The chapters explore adult education and learning, vocational education and training, higher education and employment policies in Europe and Latin America with a focus on how decision-makers have designed and implemented them. These contributions analyse to what extent diverse providers offer opportunities to learners with a variable range of ages. Their main research questions focus on the interactions between providers, educational authorities and employers of graduates at local, regional and national geographical scales. This book invites the readers to broaden up the concept of lifelong learning beyond the scope of compensatory, upskilling measures. The chapters spell out subtle but powerful connections between lifelong learning, digitalisation, employability, social inclusion, strategic policy-making and local development.
This volume will be a key resource for practitioners, scholars and researchers of lifelong and adult education, educational policy, education studies, sociology, political science and psychology.
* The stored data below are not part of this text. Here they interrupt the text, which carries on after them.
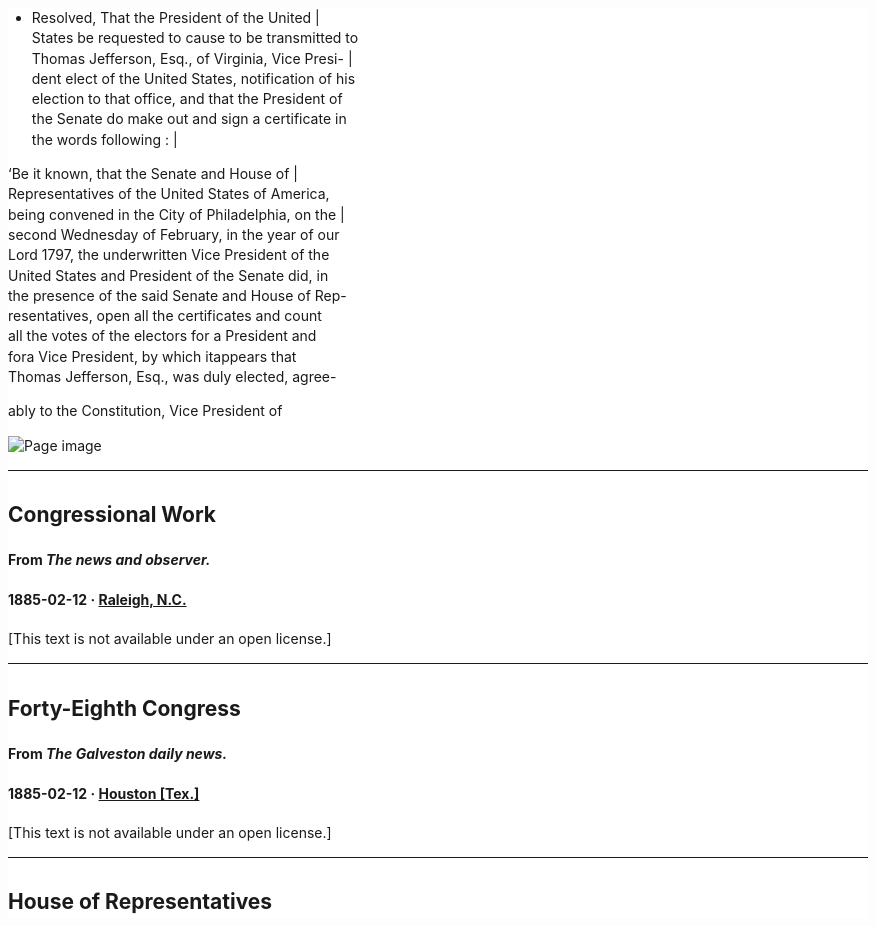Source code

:   
  
* Resolved, That the President of the United |  
States be requested to cause to be transmitted to  
Thomas Jefferson, Esq., of Virginia, Vice Presi- |  
dent elect of the United States, notification of his  
election to that office, and that the President of  
the Senate do make out and sign a certificate in  
the words following : |  
  
‘Be it known, that the Senate and House of |  
Representatives of the United States of America,  
being convened in the City of Philadelphia, on the |  
second Wednesday of February, in the year of our  
Lord 1797, the underwritten Vice President of the  
United States and President of the Senate did, in  
the presence of the said Senate and House of Rep-  
resentatives, open all the certificates and count  
all the votes of the electors for a President and  
fora Vice President, by which itappears that  
Thomas Jefferson, Esq., was duly elected, agree-  
  
ably to the Constitution, Vice President of
</td><td style="width: 50%; max-height: 75%; margin: auto; display: block;">
<img alt="Page image" src="https://iiif.archive.org/image/iiif/2/sim_republic-a-monthly-magazine_1877-03_8_3%2Fsim_republic-a-monthly-magazine_1877-03_8_3_jp2.zip%2Fsim_republic-a-monthly-magazine_1877-03_8_3_jp2%2Fsim_republic-a-monthly-magazine_1877-03_8_3_0013.jp2/pct:15.0,12.299311926605505,71.49532710280374,72.59174311926606/,600/0/default.jpg"/>
</td>
</tr></table>

---

## Congressional Work

#### From _The news and observer._

#### 1885-02-12 &middot; [Raleigh, N.C.](http://dbpedia.org/resource/Raleigh%2C_North_Carolina)

[This text is not available under an open license.]

---

## Forty-Eighth Congress

#### From _The Galveston daily news._

#### 1885-02-12 &middot; [Houston [Tex.]](http://dbpedia.org/resource/Houston)

[This text is not available under an open license.]

---

## House of Representatives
It was originally published as a special issue of International Journal of Lifelong Education.
Xavier Rambla is Associate Professor of Sociology at the Autonomous University of Barcelona (UAB), Spain. In the last decade he has participated in research on lifelong learning policies in the European Union and Education for All in Latin America. Further information is available here: https://geps-uab.cat/xavier-rambla/
Marcella Milana is Associate professor of general and social education at the Department of Human Sciences, and since 2019, Honorary professor of adult education at the University of Nottingham, School of Education, UK. Expert in adult education and lifelong learning, her research interests focus on education policies and governance - at local, national, regional and global levels, and in a comparative perspective, for this reason she draws on multidisciplinary knowledge and collaborates also with sociologists and experts in political science. Methodologically she believes qualitative, quantitative, and mixed methods are all needed, but is mostly devoted to qualitative research.